Wales is last home nation to agree deal for £100,000 Cystic Fibrosis treatment

A CYSTIC fibrosis patient waiting to see whether a life-saving drug will become available in Wales says she would move to England if her life depended on it.

Campaigners say the wait for the drug Orkambi to become available to Welsh patients is too long. Lucy Taylor says that she would “consider moving to England if a deal couldn’t be done”.

Talks are continuing between NHS Wales, the Welsh Government and Vertex Pharmaceuticals. At the end of October, Northern Ireland secured a deal meaning Wales is the last home nation to get access.

Lucy Taylor, from Newport, lives with cystic fibrosis

Ms Taylor, 26, from Newport, said: “It seems to be taking too long and people’s lives do depend on it, it’s not fair to keep us people in Wales waiting so anxiously.”

While Orkambi has been making the headlines, more work needs to be done to make people aware of cystic fibrosis, she added.

People have heard of the illness, but a lot of people still don’t know what it really is and how it affects people – Lucy Taylor

Ms Taylor, who was diagnosed when she was six weeks old through a sweat test, said: “People have heard of the illness, but a lot of people still don’t know what it really is and how it affects people.”

Cystic fibrosis is an inherited gene condition that causes thick mucus to build up in the lungs and digestive system, leading to a range of symptoms.

After her diagnosis, Ms Taylor had countless chest infections that were treated by IV antibiotics.

Ms Taylor developed diabetes at the age of 11, which requires daily insulin injections. In 2012, she had a partial lung collapse that almost required surgery.
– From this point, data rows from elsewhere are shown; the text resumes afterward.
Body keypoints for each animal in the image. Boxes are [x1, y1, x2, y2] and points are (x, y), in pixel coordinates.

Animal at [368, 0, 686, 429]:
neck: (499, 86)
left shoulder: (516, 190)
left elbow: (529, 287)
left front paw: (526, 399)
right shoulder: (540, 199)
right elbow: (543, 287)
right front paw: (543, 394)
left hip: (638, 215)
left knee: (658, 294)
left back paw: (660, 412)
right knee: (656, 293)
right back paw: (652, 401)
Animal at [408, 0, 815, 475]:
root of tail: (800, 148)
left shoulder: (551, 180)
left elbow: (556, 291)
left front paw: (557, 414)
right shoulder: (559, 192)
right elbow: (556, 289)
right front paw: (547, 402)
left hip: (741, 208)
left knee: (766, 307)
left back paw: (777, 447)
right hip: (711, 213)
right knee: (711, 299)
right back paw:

She takes around 20 medications daily, causing a range of side-effects from wheeziness to tightness of the chest.

As well as medication, Ms Taylor has physiotherapy twice a day and exercises for an hour daily.

While the Orkambi drug could have a “huge positive impact” on her life, the medication regime itself won’t change.

Last week, Cystic Fibrosis Trust were in talks with the Welsh Government to discuss how many people in Wales could benefit from the treatment.

In June, chief executive of Cystic Fibrosis Trust, David Ramsden, said: “For people with CF and their families in Wales, the joy and optimism of these results was bitterly soured by the fear and anxiety that they will never get to use them.”

He pressed the importance of a “Welsh solution that works for people in Wales with cystic fibrosis”. Without progress, Welsh patients remain “frustrated, angry, and distressed”, he added.

Ms Taylor is hopeful that Wales will make a deal with Vertex as she raises awareness by writing on her blog “to give people more of an idea what it’s like to live with the illness”.